Il ko di Tiger Woods fa volare la raccolta dei broker
Nel bene o nel male è sempre presente. Nonostante l'assenza per i postumi di una operazione al ginocchio, il n°1 del ranking mondiale Tiger Woods sta comunque influenzando in qualche modo lo svolgimento del 137esimo British Open Championship, la più antica e forse la più importante competizione di golf, in programma nel weekend (dal 17 al 20 luglio).
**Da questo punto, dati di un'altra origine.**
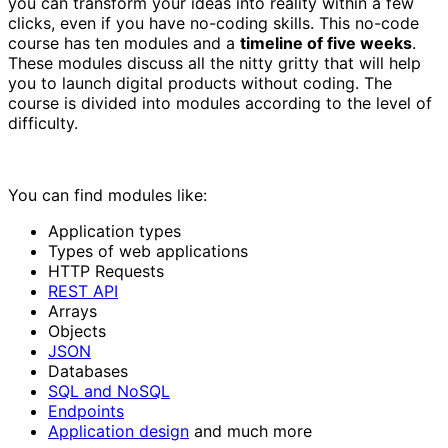
you can transform your ideas into reality within a few
clicks, even if you have no-coding skills. This no-code
course has ten modules and a
timeline of five weeks
.
These modules discuss all the nitty gritty that will help
you to launch digital products without coding. The
course is divided into modules according to the level of
difficulty.
You can find modules like:
Application types
Types of web applications
HTTP Requests
REST API
Arrays
Objects
JSON
Databases
SQL and NoSQL
Endpoints
Application design
and much more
In che modo? Basta chiederlo ai bookmaker, che stanno beneficiando non poco della debacle del "fenomeno" del golf. Secondo Agicos, i dati resi noti da uno dei più prestigiosi bookmaker inglesi, infatti, l'assenza di Tiger ha significato - diversamente da come ci si aspetterebbe - in questa prima fase un aumento (e non una diminuzione) molto consistente della raccolta sul torneo britannico, riaccendendo la passione degli scommettitori per questo sport. 
Tiger Woods
La mancanza del top player statunitense infatti non ha fatto altro che rendere più incerto l'esito dell'Open britannico. Risultato: un vero e proprio boom della raccolta, aumentata di ben il 20% in più in comparazione con l'anno precedente. Legittimo dunque parlare di un vero e proprio "effetto Tiger". "Ci attendiamo sicuramente un incremento del volume di giocate - ha spiegato il portavoce del bookmaker - ma non possiamo dire se alla fine del torneo la raccolta sarà cresciuta o meno rispetto allo scorso anno. Le previsioni sono comunque più che positive: prevediamo una crescita delle giocate ma anche del fatturato, che dovrebbe attestarsi intorno ai 30 milioni di sterline (37 milioni di euro), praticamente il nuovo record per questo torneo". In mancanza di Tiger Woods, tocca al sudafricano Ernie Els e allo spagnolo Sergio Garcia non far rimpiangere l'assenza del n°1. Per la vittoria finale dunque i bookmaker prevedono un testa a testa e indicano uno tra loro due, ma senza sbilanciarsi: entrambi infatti sono offerti 10 a 1. Tra i principali avversari dei due top player ci dovrebbe essere però Lee Westwood (14/1), che al momento risulta il più giocato. Ma ottime chance di vittoria le hanno anche Pedraig Harrington e Phil Mickelson, entrambi bancati 16/1. Questo il gruppo dei pretendenti più accreditati dagli allibratori. Inseguono invece a 25/1 un gruppetto piuttosto nutrito che comprende i vari Singh, Scott, Jimenez, Ogilvy e Furyk, seguiti da Rose a 28/1. Gli outsider Howell, Storm, Webster, Lawrie sono invece offerti a 33/1.